Breathe, Joel. Breathe.
Now breathe again.
Listen. I’m heartened that many, many state Governors are in charge now, not Cinnamon Hitler. I’m grateful to live in a state where California President Newsom is calling the shots, not this useless game show host and serial-failed businessman. And I’m grateful to live in a community that seems to be pulling for each other and, for the most part, following the advice of the Professionals.

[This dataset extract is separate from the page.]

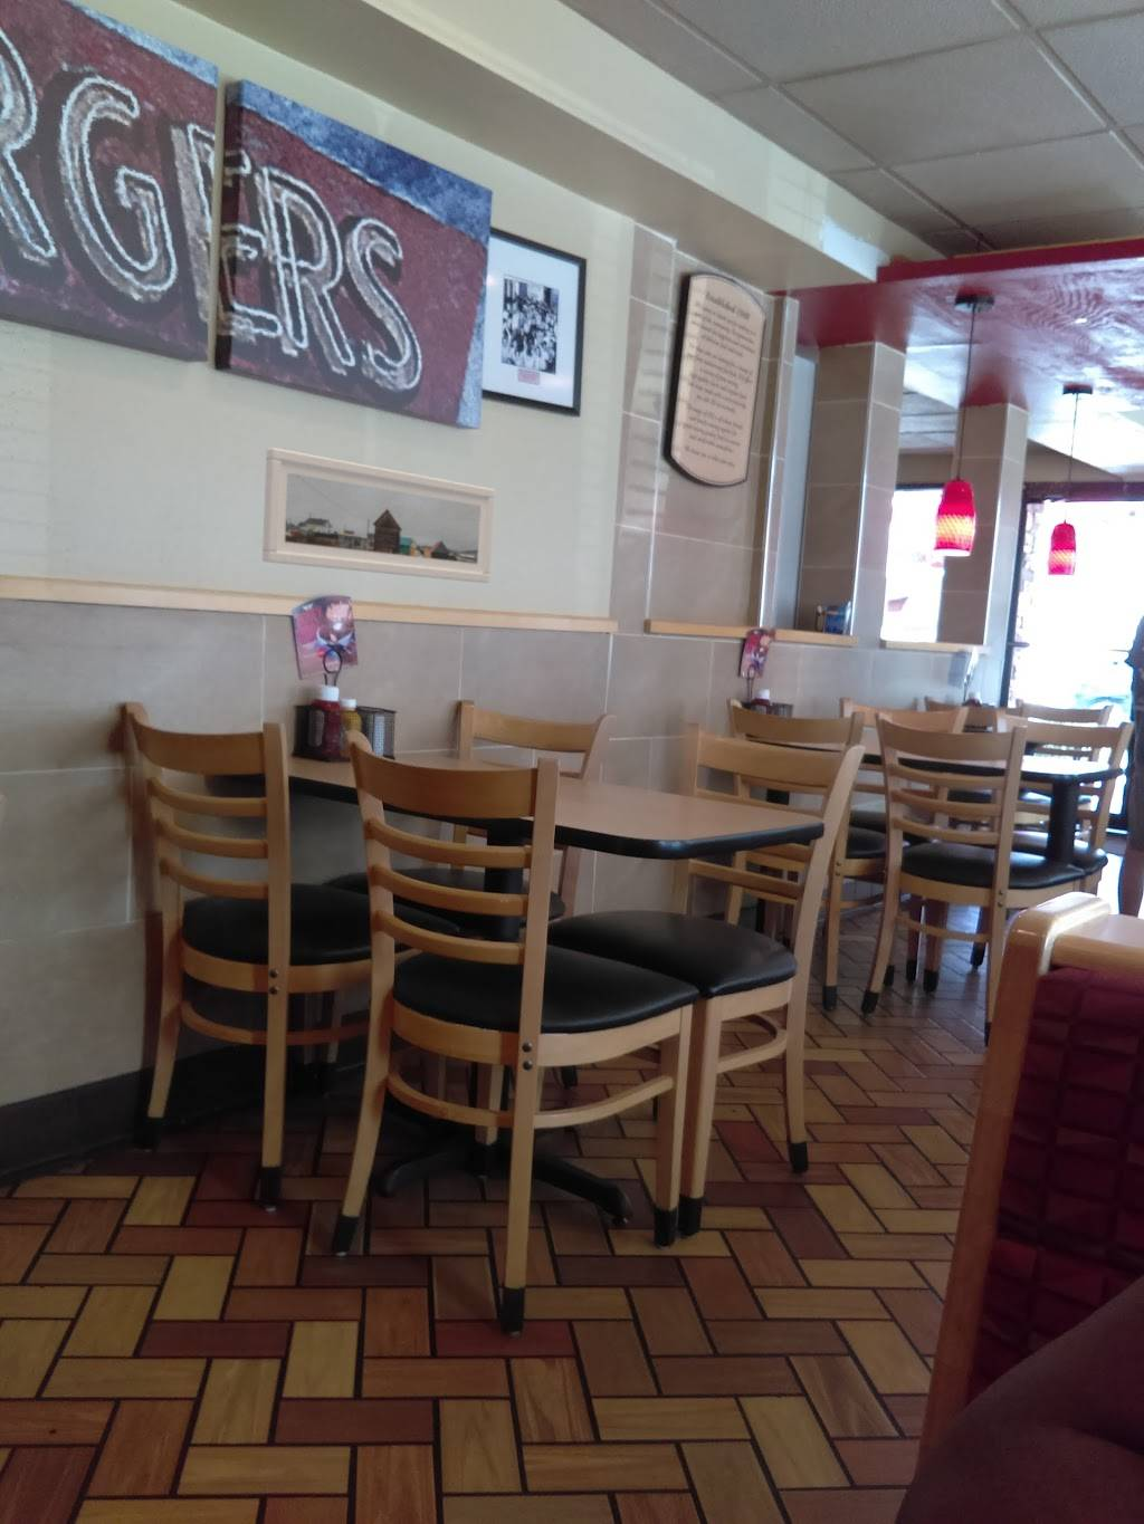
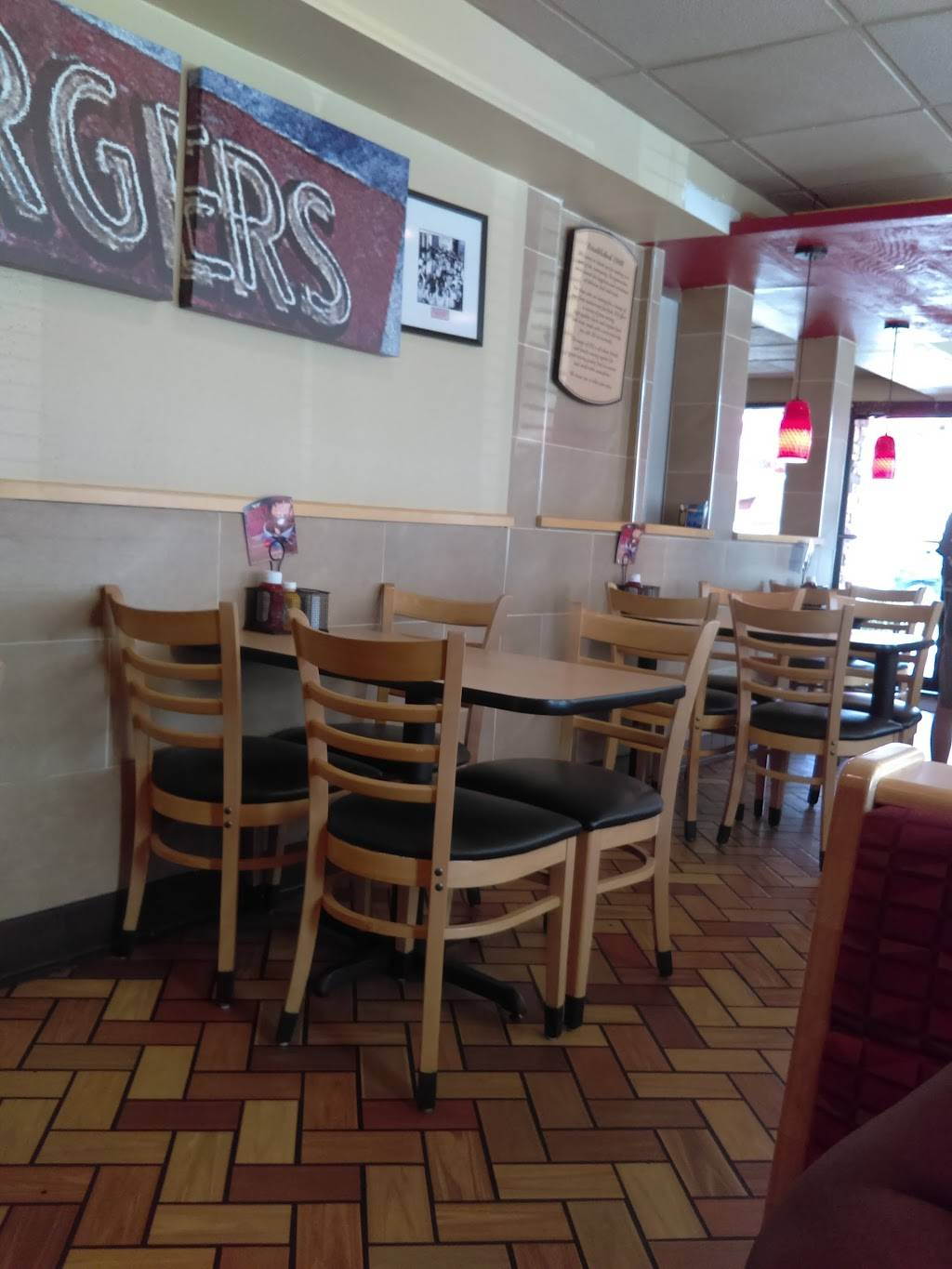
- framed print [262,447,496,584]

Today was wonderful for the most part. I heard and saw a lot of beauty in this darkness (it’s everywhere if you look hard enough for it) and I loved and I felt love. And I know I’ll wake up in the morning (that’s the plan anyway) next to my Sweetheart, my soulmate, my wife and my Perfect Plague Partner. Yes, we’re scared and we’re worried, more for our loved ones and our neighbors and humanity in general than our own personal selves, but we remain optimistic that this too shall pass and somehow, something good will come of it. I KNOW it will.
For the survivors anyway.
Goodnight, my friends. Sleep tight. Tomorrow is another day.
P.S. OMG. Malachi Constant, Unk, the Space Wanderer just popped into my head. I think it’s the perfect time to read Sirens of Titan again! My favorite book and totally relevant to our current situation and the hope that I am cultivating.